Opinion
03-13-2024
Subin Associates, LLP (Pollack, Pollack, Isaac & DeCicco, LLP, New York, NY [Brian J. Isaac, Paul H. Seidenstoek, and Jillian Rosen], of counsel), for appellant. Gannon Rosenfarb & Drossman, New York, NY (Lisa L. Gokhulsingh of counsel), for respondent.
Subin Associates, LLP (Pollack, Pollack, Isaac & DeCicco, LLP, New York, NY [Brian J. Isaac, Paul H. Seidenstoek, and Jillian Rosen], of counsel), for appellant.
Gannon Rosenfarb & Drossman, New York, NY (Lisa L. Gokhulsingh of counsel), for respondent.
COLLEEN D. DUFFY, J.P., ROBERT J. MILLER, WILLIAM G. FORD, LAURENCE L. LOVE, JJ.
DECISION & ORDER
In an action to recover damages for personal injuries, the plaintiff appeals from an order of the Supreme Court, Queens County (Allan B. Weiss, J.), dated July 25, 2022. The order denied the plaintiff’s motion for summary judgment on the issue of liability.
ORDERED that the order is reversed, on the law, with costs, and the plaintiff’s motion for summary judgment on the issue of liability is granted.
The plaintiff commenced this action against the defendant to recover damages for personal injuries that she alleged she sustained when she tripped and fell on a raised sidewalk condition abutting the defendant’s property. The plaintiff moved for summary judgment on the issue of liability contending that the defendant was negligent in maintaining the sidewalk. In an order dated July 25, 2022, the Supreme Court denied the plaintiff’s motion. The plaintiff appeals. We reverse.
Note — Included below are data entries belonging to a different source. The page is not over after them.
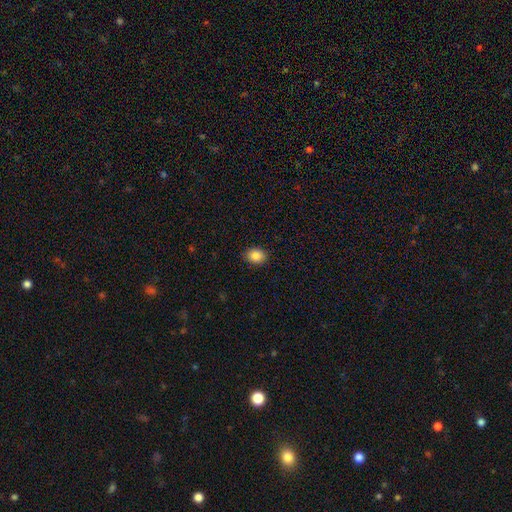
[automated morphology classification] type=smooth (86%); roundness=in between (55%); merging=none (89%).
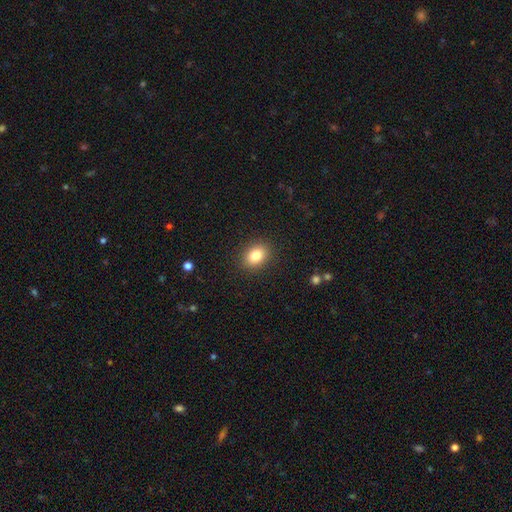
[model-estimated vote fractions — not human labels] A smooth galaxy with no disk features (83%) that is in between round and cigar-shaped (63%).

Vote fractions:
- Smooth or featured? smooth: 83% / star or artifact: 10% / featured or disk: 7%
- How rounded? in between: 63% / round: 36% / cigar-shaped: 1%
- Merging? none: 89% / minor disturbance: 8% / major disturbance: 2% / merger: 1%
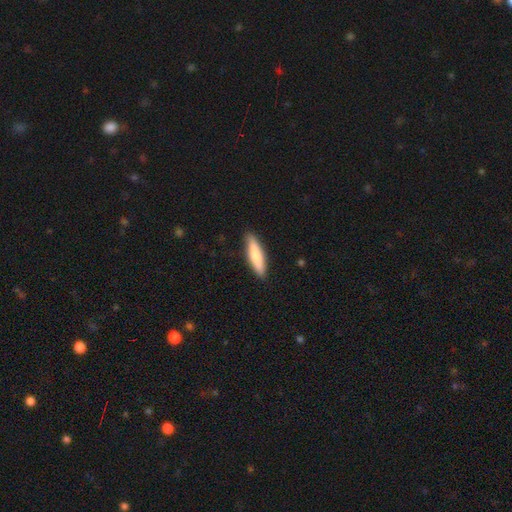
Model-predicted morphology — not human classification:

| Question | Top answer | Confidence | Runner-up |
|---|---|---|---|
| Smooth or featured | smooth | 80% | featured or disk (15%) |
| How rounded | cigar-shaped | 76% | in between (23%) |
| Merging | none | 88% | minor disturbance (9%) |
"[C]ertain landowners of real property ‘abutting any sidewalk’ in the City of New York have a duty to maintain a sidewalk in a reasonably safe condition" (Augustin v. CS 87 Estates, LLC, 217 A.D.3d 818, 818—819, 191 N.Y.S.3d 664, quoting Administrative Code of City of N.Y. § 7–210[b]). A plaintiff moving for summary judgment on the issue of liability must demonstrate, prima facie, that the abutting property owner created the sidewalk defect or had actual or constructive notice of its existence (see Shiu Ya Luo v. Croyden Apts., Inc., 219 A.D.3d 1364, 1365, 195 N.Y.S.3d 798; Robinson v. Hess Retail Stores, LLC, 197 A.D.3d 517, 518, 148 N.Y.S.3d 899).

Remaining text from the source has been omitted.